|The not so great view from my hotel room|
We arrived in Kansai Airport 10am but had to hang around until 11.30am because Neill’s plane was delayed (Neill is Assistant Chief of Northumberland Fire & Rescue). Once he arrived we took the train to Takatsuki Kyoto Hotel, which took about 2 hours!
One thing that seemed apparent from the train is that Sunday is laundry day. Most apartments (ranging from 2-storey to many-storey buildings) have balconies, and almost all had clothes rails on. We travelled through Rinku town and it was interesting to see agriculture in the middle of an urban area: fields and fields of cabbages in amongst loads of houses.
There is hardly any space between houses. They don’t seem to do terraces like the UK, but there are really narrow gaps between buildings, and very little outside space (usually just room for one car).
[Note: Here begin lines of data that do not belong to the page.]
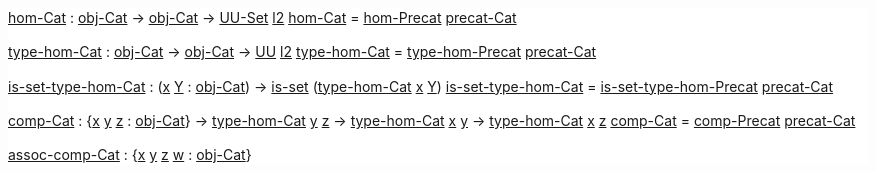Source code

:   <a id="6967" href="categories.categories.html#6967" class="Function">hom-Cat</a> <a id="6975" class="Symbol">:</a> <a id="6977" href="categories.categories.html#6914" class="Function">obj-Cat</a> <a id="6985" class="Symbol">→</a> <a id="6987" href="categories.categories.html#6914" class="Function">obj-Cat</a> <a id="6995" class="Symbol">→</a> <a id="6997" href="foundation-core.sets.html#1177" class="Function">UU-Set</a> <a id="7004" href="categories.categories.html#6825" class="Bound">l2</a>
  <a id="7009" href="categories.categories.html#6967" class="Function">hom-Cat</a> <a id="7017" class="Symbol">=</a> <a id="7019" href="categories.categories.html#2719" class="Function">hom-Precat</a> <a id="7030" href="categories.categories.html#6864" class="Function">precat-Cat</a>

  <a id="7044" href="categories.categories.html#7044" class="Function">type-hom-Cat</a> <a id="7057" class="Symbol">:</a> <a id="7059" href="categories.categories.html#6914" class="Function">obj-Cat</a> <a id="7067" class="Symbol">→</a> <a id="7069" href="categories.categories.html#6914" class="Function">obj-Cat</a> <a id="7077" class="Symbol">→</a> <a id="7079" href="Agda.Primitive.html#326" class="Primitive">UU</a> <a id="7082" href="categories.categories.html#6825" class="Bound">l2</a>
  <a id="7087" href="categories.categories.html#7044" class="Function">type-hom-Cat</a> <a id="7100" class="Symbol">=</a> <a id="7102" href="categories.categories.html#2793" class="Function">type-hom-Precat</a> <a id="7118" href="categories.categories.html#6864" class="Function">precat-Cat</a>

  <a id="7132" href="categories.categories.html#7132" class="Function">is-set-type-hom-Cat</a> <a id="7152" class="Symbol">:</a> <a id="7154" class="Symbol">(</a><a id="7155" href="categories.categories.html#7155" class="Bound">x</a> <a id="7157" href="categories.categories.html#7157" class="Bound">Y</a> <a id="7159" class="Symbol">:</a> <a id="7161" href="categories.categories.html#6914" class="Function">obj-Cat</a><a id="7168" class="Symbol">)</a> <a id="7170" class="Symbol">→</a> <a id="7172" href="foundation-core.sets.html#1099" class="Function">is-set</a> <a id="7179" class="Symbol">(</a><a id="7180" href="categories.categories.html#7044" class="Function">type-hom-Cat</a> <a id="7193" href="categories.categories.html#7155" class="Bound">x</a> <a id="7195" href="categories.categories.html#7157" class="Bound">Y</a><a id="7196" class="Symbol">)</a>
  <a id="7200" href="categories.categories.html#7132" class="Function">is-set-type-hom-Cat</a> <a id="7220" class="Symbol">=</a> <a id="7222" href="categories.categories.html#2891" class="Function">is-set-type-hom-Precat</a> <a id="7245" href="categories.categories.html#6864" class="Function">precat-Cat</a>

  <a id="7259" href="categories.categories.html#7259" class="Function">comp-Cat</a> <a id="7268" class="Symbol">:</a> <a id="7270" class="Symbol">{</a><a id="7271" href="categories.categories.html#7271" class="Bound">x</a> <a id="7273" href="categories.categories.html#7273" class="Bound">y</a> <a id="7275" href="categories.categories.html#7275" class="Bound">z</a> <a id="7277" class="Symbol">:</a> <a id="7279" href="categories.categories.html#6914" class="Function">obj-Cat</a><a id="7286" class="Symbol">}</a> <a id="7288" class="Symbol">→</a> <a id="7290" href="categories.categories.html#7044" class="Function">type-hom-Cat</a> <a id="7303" href="categories.categories.html#7273" class="Bound">y</a> <a id="7305" href="categories.categories.html#7275" class="Bound">z</a> <a id="7307" class="Symbol">→</a> <a id="7309" href="categories.categories.html#7044" class="Function">type-hom-Cat</a> <a id="7322" href="categories.categories.html#7271" class="Bound">x</a> <a id="7324" href="categories.categories.html#7273" class="Bound">y</a> <a id="7326" class="Symbol">→</a> <a id="7328" href="categories.categories.html#7044" class="Function">type-hom-Cat</a> <a id="7341" href="categories.categories.html#7271" class="Bound">x</a> <a id="7343" href="categories.categories.html#7275" class="Bound">z</a>
  <a id="7347" href="categories.categories.html#7259" class="Function">comp-Cat</a> <a id="7356" class="Symbol">=</a> <a id="7358" href="categories.categories.html#3175" class="Function">comp-Precat</a> <a id="7370" href="categories.categories.html#6864" class="Function">precat-Cat</a>

  <a id="7384" href="categories.categories.html#7384" class="Function">assoc-comp-Cat</a> <a id="7399" class="Symbol">:</a>
    <a id="7405" class="Symbol">{</a><a id="7406" href="categories.categories.html#7406" class="Bound">x</a> <a id="7408" href="categories.categories.html#7408" class="Bound">y</a> <a id="7410" href="categories.categories.html#7410" class="Bound">z</a> <a id="7412" href="categories.categories.html#7412" class="Bound">w</a> <a id="7414" class="Symbol">:</a> <a id="7416" href="categories.categories.html#6914" class="Function">obj-Cat</a><a id="7423" class="Symbol">}</a>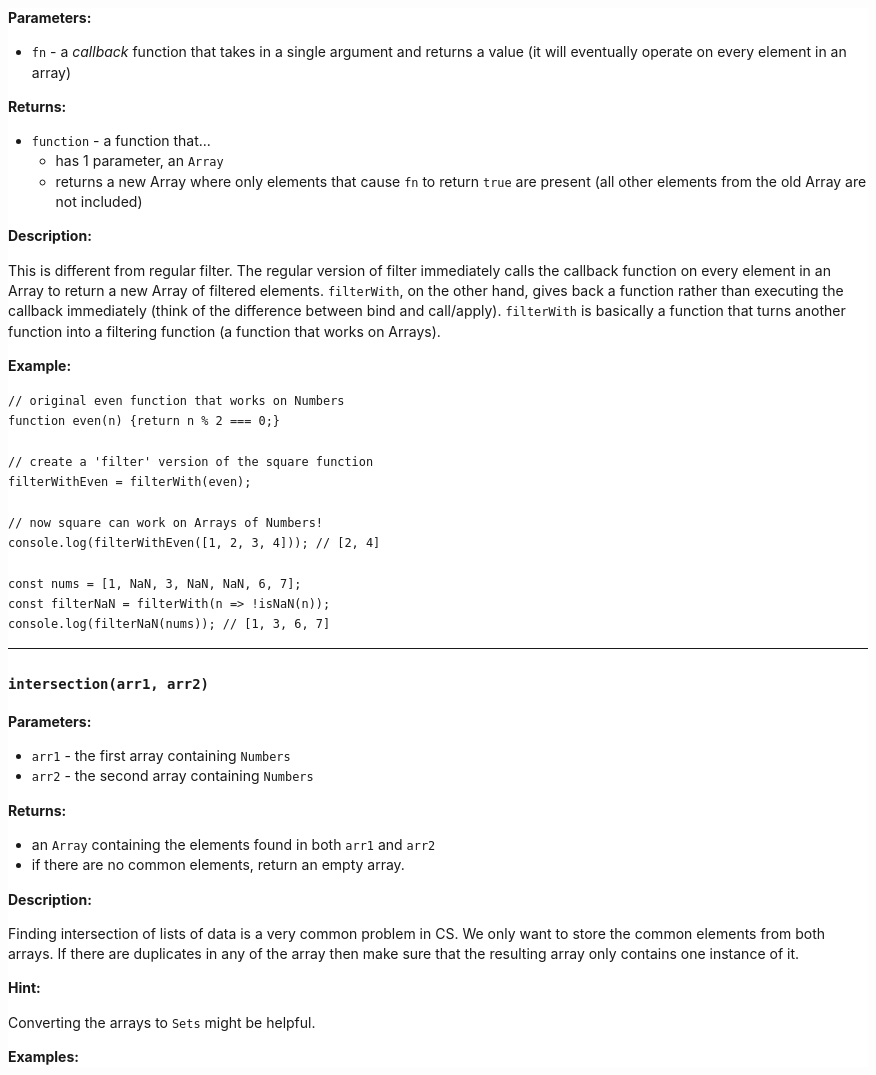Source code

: __Parameters:__

* `fn` - a _callback_ function that takes in a single argument and returns a value (it will eventually operate on every element in an array)

__Returns:__

* `function` - a function that...
    * has 1 parameter, an `Array`
    * returns a new Array where only elements that cause `fn` to return `true` are present (all other elements from the old Array are not included)

__Description:__

This is different from regular filter. The regular version of filter immediately calls the callback function on every element in an Array to return a new Array of filtered elements. `filterWith`, on the other hand, gives back a function rather than executing the callback immediately (think of the difference between bind and call/apply). `filterWith` is basically a function that turns another function into a filtering function (a function that works on Arrays). 

__Example:__

    // original even function that works on Numbers
    function even(n) {return n % 2 === 0;} 

    // create a 'filter' version of the square function
    filterWithEven = filterWith(even); 

    // now square can work on Arrays of Numbers!
    console.log(filterWithEven([1, 2, 3, 4])); // [2, 4]    
    
    const nums = [1, NaN, 3, NaN, NaN, 6, 7];
    const filterNaN = filterWith(n => !isNaN(n));
    console.log(filterNaN(nums)); // [1, 3, 6, 7]

<hr>

### `intersection(arr1, arr2)`

__Parameters:__

* `arr1` - the first array containing `Numbers`
* `arr2` - the second array containing `Numbers`

__Returns:__

* an `Array` containing the elements found in both `arr1` and `arr2`
* if there are no common elements, return an empty array.

__Description:__

Finding intersection of lists of data is a very common problem in CS. We only want to store the common elements from both arrays. If there are duplicates in any of the array then make sure that the resulting array only contains one instance of it.

__Hint:__

Converting the arrays to `Sets` might be helpful.

__Examples:__
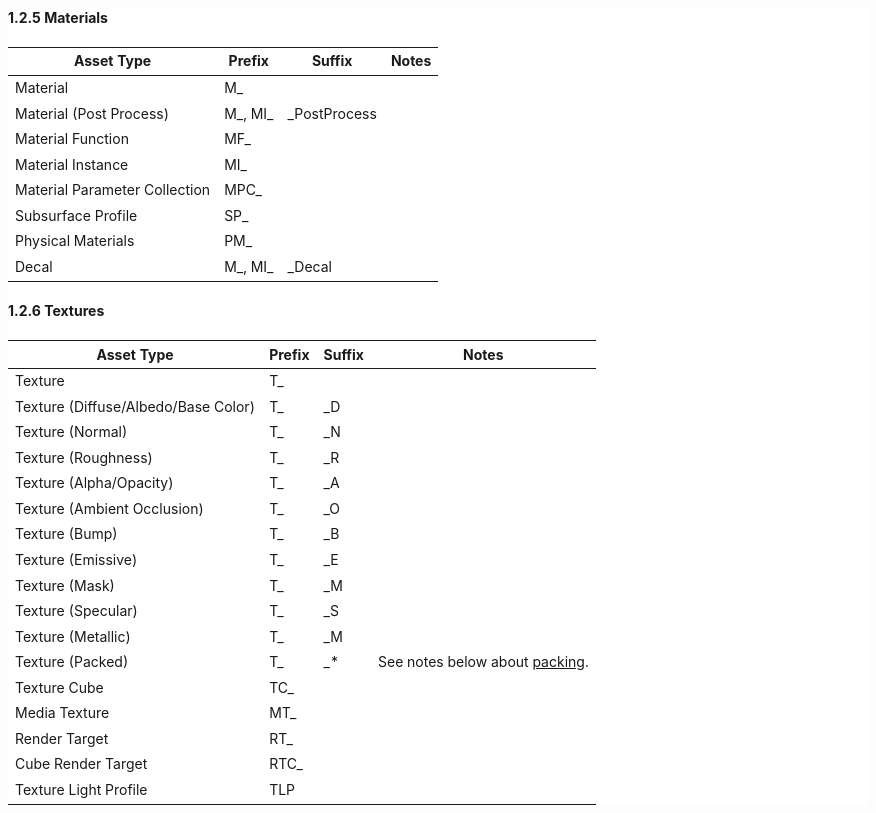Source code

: <a name="anc-materials"></a>
<a name="1.2.5"></a>
#### 1.2.5 Materials

| Asset Type                    | Prefix     | Suffix     | Notes                            |
| ----------------------------- | ---------- | ---------- | -------------------------------- |
| Material                      | M_         |            |                                  |
| Material (Post Process)       | M_, MI_    | _PostProcess |                                |
| Material Function             | MF_        |            |                                  |
| Material Instance             | MI_        |            |                                  |
| Material Parameter Collection | MPC_       |            |                                  |
| Subsurface Profile            | SP_        |            |                                  |
| Physical Materials            | PM_        |            |                                  |
| Decal                         | M_, MI_    | _Decal     |                                  |

<a name="anc-textures"></a>
<a name="1.2.6"></a>
#### 1.2.6 Textures

| Asset Type              | Prefix     | Suffix     | Notes                            |
| ----------------------- | ---------- | ---------- | -------------------------------- |
| Texture                 | T_         |            |                                  |
| Texture (Diffuse/Albedo/Base Color)| T_ | _D      |                                  |
| Texture (Normal)        | T_         | _N         |                                  |
| Texture (Roughness)     | T_         | _R         |                                  |
| Texture (Alpha/Opacity) | T_         | _A         |                                  |
| Texture (Ambient Occlusion) | T_     | _O         |                                  |
| Texture (Bump)          | T_         | _B         |                                  |
| Texture (Emissive)      | T_         | _E         |                                  |
| Texture (Mask)          | T_         | _M         |                                  |
| Texture (Specular)      | T_         | _S         |                                  |
| Texture (Metallic)      | T_         | _M         |                                  |
| Texture (Packed)        | T_         | _*         | See notes below about [packing](#anc-textures-packing). |
| Texture Cube            | TC_        |            |                                  |
| Media Texture           | MT_        |            |                                  |
| Render Target           | RT_        |            |                                  |
| Cube Render Target      | RTC_       |            |                                  |
| Texture Light Profile   | TLP        |            |                                  |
So we reached the hotel around 2pm and decided to meet in the foyer around 6pm to go for food. I wanted to work on my presentation, so showered and sat in front of my laptop. And then the tiredness hit me. I climbed into bed and next thing I knew it was 5.45pm.
We went to a mostly fish restaurant for dinner, where me meal began with a tofu salad topped with bonito, or “fish paper” as it became known to us. Thankfully the rest of my meal was a bit more veggie friendly and didn’t involve scraping fish paper aside!
We left around 8.30pm: a few of us went back to the hotel while the rest tried to find the Newcastle game in a bar. I tried to get a bit more work done on my presentation before crashing out.
Big thing over here. Some offer bidet facilities. Some make water sounds to disguise your own sounds. Some flush when you first sit down. But the best have heated seats. A bit unusual I know, but it is really nice to have a heated seat on a very cold day!
And any electric toilets are a welcome alternative to traditional Japanese toilets, which are holes in the ground.
One irritating thing about public toilets though: the tap water to wash your hands is freezing cold, and they don’t supply paper towels or dryers because Japanese people carry their own towels. So unless you’re prepared, you leave with a warm bum but cold hands.